• **Assignment**
Set down the full listing exactly as given. Any pictures are to be left out.

• **Records supplied**
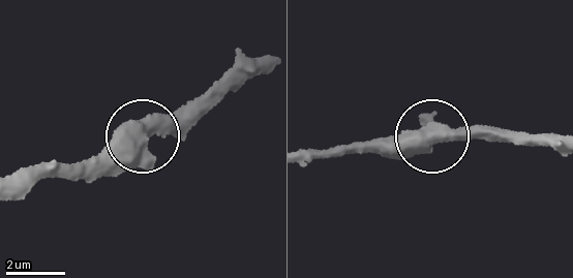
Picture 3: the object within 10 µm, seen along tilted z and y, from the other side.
3 arms meet here. Accept. One cell here.

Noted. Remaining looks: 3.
Calibre changes. Inspect: 3d 16 µm at (215, 186) of picture 1.

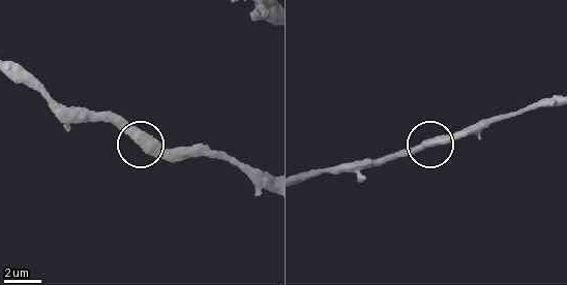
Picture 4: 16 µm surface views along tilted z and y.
Closer look. Inspect: 3d 6 µm at (433, 142) of picture 4.

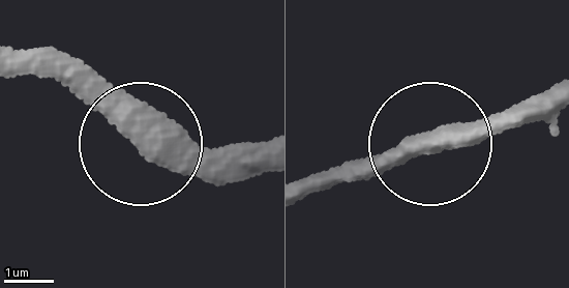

• **Answer to the problem**
Picture 3: the object within 10 µm, seen along tilted z and y, from the other side.
3 arms meet here. Accept. One cell here.

Noted. Remaining looks: 3.
Calibre changes. Inspect: 3d 16 µm at (215, 186) of picture 1.

Picture 4: 16 µm surface views along tilted z and y.
Closer look. Inspect: 3d 6 µm at (433, 142) of picture 4.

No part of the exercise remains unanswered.